• MATERIAL FOR THIS TASK
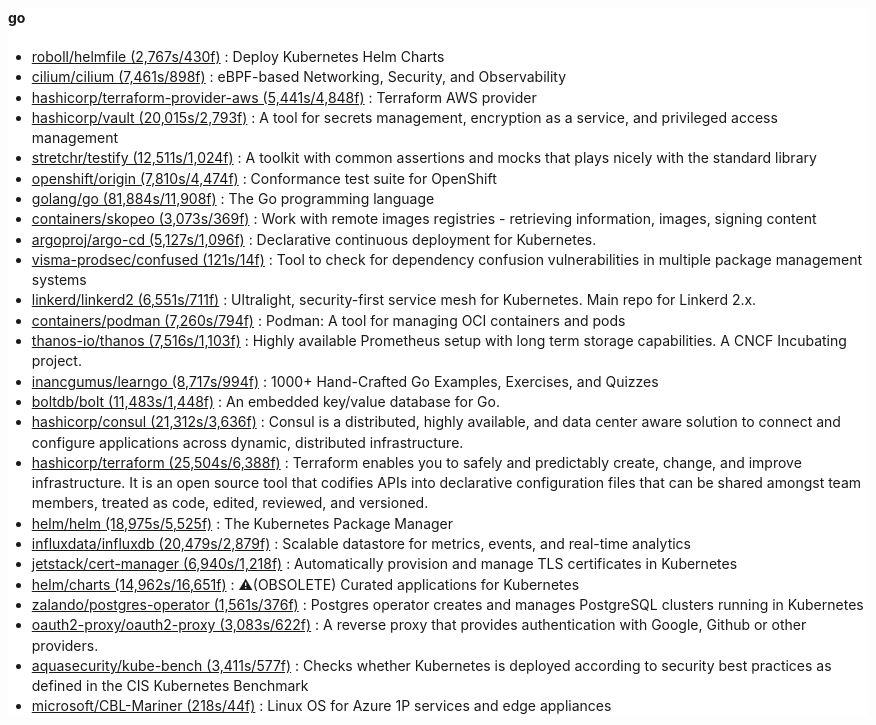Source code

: #### go
* [roboll/helmfile (2,767s/430f)](https://github.com/roboll/helmfile) : Deploy Kubernetes Helm Charts
* [cilium/cilium (7,461s/898f)](https://github.com/cilium/cilium) : eBPF-based Networking, Security, and Observability
* [hashicorp/terraform-provider-aws (5,441s/4,848f)](https://github.com/hashicorp/terraform-provider-aws) : Terraform AWS provider
* [hashicorp/vault (20,015s/2,793f)](https://github.com/hashicorp/vault) : A tool for secrets management, encryption as a service, and privileged access management
* [stretchr/testify (12,511s/1,024f)](https://github.com/stretchr/testify) : A toolkit with common assertions and mocks that plays nicely with the standard library
* [openshift/origin (7,810s/4,474f)](https://github.com/openshift/origin) : Conformance test suite for OpenShift
* [golang/go (81,884s/11,908f)](https://github.com/golang/go) : The Go programming language
* [containers/skopeo (3,073s/369f)](https://github.com/containers/skopeo) : Work with remote images registries - retrieving information, images, signing content
* [argoproj/argo-cd (5,127s/1,096f)](https://github.com/argoproj/argo-cd) : Declarative continuous deployment for Kubernetes.
* [visma-prodsec/confused (121s/14f)](https://github.com/visma-prodsec/confused) : Tool to check for dependency confusion vulnerabilities in multiple package management systems
* [linkerd/linkerd2 (6,551s/711f)](https://github.com/linkerd/linkerd2) : Ultralight, security-first service mesh for Kubernetes. Main repo for Linkerd 2.x.
* [containers/podman (7,260s/794f)](https://github.com/containers/podman) : Podman: A tool for managing OCI containers and pods
* [thanos-io/thanos (7,516s/1,103f)](https://github.com/thanos-io/thanos) : Highly available Prometheus setup with long term storage capabilities. A CNCF Incubating project.
* [inancgumus/learngo (8,717s/994f)](https://github.com/inancgumus/learngo) : 1000+ Hand-Crafted Go Examples, Exercises, and Quizzes
* [boltdb/bolt (11,483s/1,448f)](https://github.com/boltdb/bolt) : An embedded key/value database for Go.
* [hashicorp/consul (21,312s/3,636f)](https://github.com/hashicorp/consul) : Consul is a distributed, highly available, and data center aware solution to connect and configure applications across dynamic, distributed infrastructure.
* [hashicorp/terraform (25,504s/6,388f)](https://github.com/hashicorp/terraform) : Terraform enables you to safely and predictably create, change, and improve infrastructure. It is an open source tool that codifies APIs into declarative configuration files that can be shared amongst team members, treated as code, edited, reviewed, and versioned.
* [helm/helm (18,975s/5,525f)](https://github.com/helm/helm) : The Kubernetes Package Manager
* [influxdata/influxdb (20,479s/2,879f)](https://github.com/influxdata/influxdb) : Scalable datastore for metrics, events, and real-time analytics
* [jetstack/cert-manager (6,940s/1,218f)](https://github.com/jetstack/cert-manager) : Automatically provision and manage TLS certificates in Kubernetes
* [helm/charts (14,962s/16,651f)](https://github.com/helm/charts) : ⚠️(OBSOLETE) Curated applications for Kubernetes
* [zalando/postgres-operator (1,561s/376f)](https://github.com/zalando/postgres-operator) : Postgres operator creates and manages PostgreSQL clusters running in Kubernetes
* [oauth2-proxy/oauth2-proxy (3,083s/622f)](https://github.com/oauth2-proxy/oauth2-proxy) : A reverse proxy that provides authentication with Google, Github or other providers.
* [aquasecurity/kube-bench (3,411s/577f)](https://github.com/aquasecurity/kube-bench) : Checks whether Kubernetes is deployed according to security best practices as defined in the CIS Kubernetes Benchmark
* [microsoft/CBL-Mariner (218s/44f)](https://github.com/microsoft/CBL-Mariner) : Linux OS for Azure 1P services and edge appliances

• PROBLEM TO SOLVE
Taking the entries above, print exactly the lines starting at the line with "database for Go." and ending at the line with "reviewed, and versioned.", both included.

• TASK RESULT
* [boltdb/bolt (11,483s/1,448f)](https://github.com/boltdb/bolt) : An embedded key/value database for Go.
* [hashicorp/consul (21,312s/3,636f)](https://github.com/hashicorp/consul) : Consul is a distributed, highly available, and data center aware solution to connect and configure applications across dynamic, distributed infrastructure.
* [hashicorp/terraform (25,504s/6,388f)](https://github.com/hashicorp/terraform) : Terraform enables you to safely and predictably create, change, and improve infrastructure. It is an open source tool that codifies APIs into declarative configuration files that can be shared amongst team members, treated as code, edited, reviewed, and versioned.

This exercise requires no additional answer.